Stimulation of Phosphoinositide Hydrolysis by Serotonin in C6 Glioma Cells

Abstract

5-Hydroxytryptamine (serotonin or 5-HT) stimulated the incorporation of ³²P_i into phosphatidylinositol (PI) but not into polyphosphoinositides in C6 glioma cells with an EC₅₀ of 1.2 ± 10^-7M. The phosphoinositide response was blocked by the 5-HT₂ antagonists ketanserin and spiperone but inhibited only partly by methysergide and mianserin. Atropine, prazosin, and yohimbine did not block the response, whereas fluphenazine and haloperidol did so partially but also inhibited basal incorporation by ˜30%. The 5-HT_1A agonist 8-hydroxy-2 (di-n-propylamino)tetralin did not cause stimulation. Incubation with 5-HT (1 μM) for 1 h increased the incorporation of [2-³H]myo-inositol into all phosphoinositides but not into inositol phosphates (IPs). Li⁺ alone at 10 mM increased labeling in inositol bisphosphate (IP₂) and trisphosphate (IP₃), whereas labeling in IP and phosphoinositides remained unaltered. Addition of 5-HT had no effect on this increase.
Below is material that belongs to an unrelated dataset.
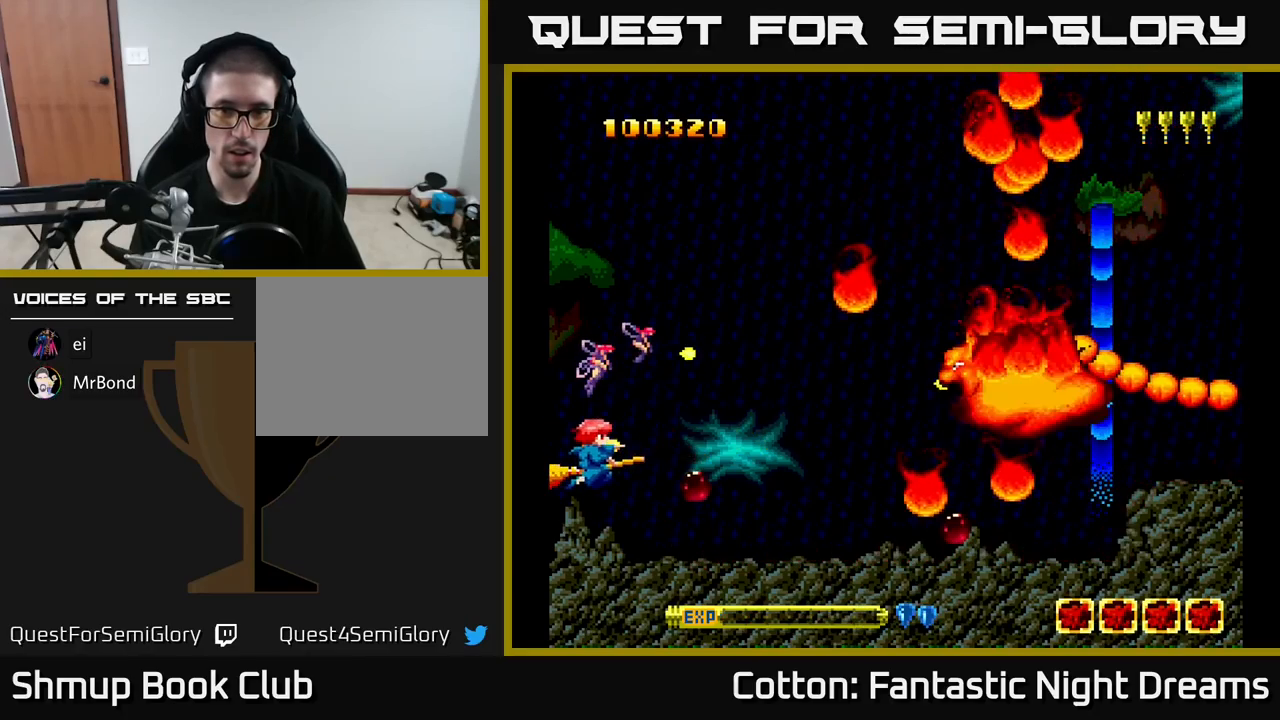
{"buttons": ["B", "Y", "DPAD_LEFT"], "right_stick": "center", "events": [[17, "DPAD_DOWN", "down"], [33, "DPAD_LEFT", "up"], [133, "DPAD_DOWN", "up"], [350, "DPAD_LEFT", "down"]]}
Mn²⁺ at 1 mM enhanced labeling in PI, PI-4-phosphate, lyso-PI, glycerophosphoinositol, and IP, but the presence of 5-HT again did not cause further stimulation. 5-HT also stimulated the release of IPs in cells prelabeled with [2-³H]myo-inositol, incubated with LiCl (10 mM) and inositol (10 mM), and then exposed to 5-HT (1 μM). Radioactivity in IP₂ and IP₃ was very low, was stimulated ˜50% as early as 30 s, and remained elevated for at least 20 min. Radioactivity in IP was at least 10 times as high as in IP₃ but was increased only from 3 min on with a peak at 20 min, when the elevation was ˜40 times that in IP₃. The EC₅₀ value of 1.8 ± 10^-7M was comparable with that obtained from ³²P_i studies measuring labeled PI. Ketanserin and spiperone inhibited 5-HT-stimulated [2-³H]IP release with IC₅₀ values of 3.1 ± 10^-9 and 1.8 ± 10, ^-8M, respectively. This study demonstrates that phosphoinositide hydrolysis is enhanced by 5-HT in C6 glioma cells and that this phenomenon is linked to 5-HT₂-like binding sites.